> Text
= = = = =
Councilmember Maritza Rivera and top officials from the Office of Planning and Community Development (OPCD) visited the Wallingford Community Council earlier this month to see what a homeowner-dominated group that has long opposed upzones thought about the Mayor Bruce Harrell’s One Seattle Comprehensive Plan. Spoiler: They hated it. They had concerns. They believe they haven’t been sufficiently consulted.
While the opposition from groups like the Wallingford Community Council is hardly surprising, OPCD leadership did hint that they’re looking at amending the plan to assuage some of their concerns, nonetheless. OPCD Long Range Planning Manager Michael Hubner suggested the City would lessen some apartment zoning near single family homes in reaction to the blowback.
= = = = =
> Records shown
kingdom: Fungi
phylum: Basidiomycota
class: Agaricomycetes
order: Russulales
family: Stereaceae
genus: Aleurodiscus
= = = = =
Revise the passage about the Wallingford Community Council, starting with "While the opposition" and going on through "to the blowback.", so that "blowback" becomes "backlash".

> Task result
While the opposition from groups like the Wallingford Community Council is hardly surprising, OPCD leadership did hint that they’re looking at amending the plan to assuage some of their concerns, nonetheless. OPCD Long Range Planning Manager Michael Hubner suggested the City would lessen some apartment zoning near single family homes in reaction to the backlash.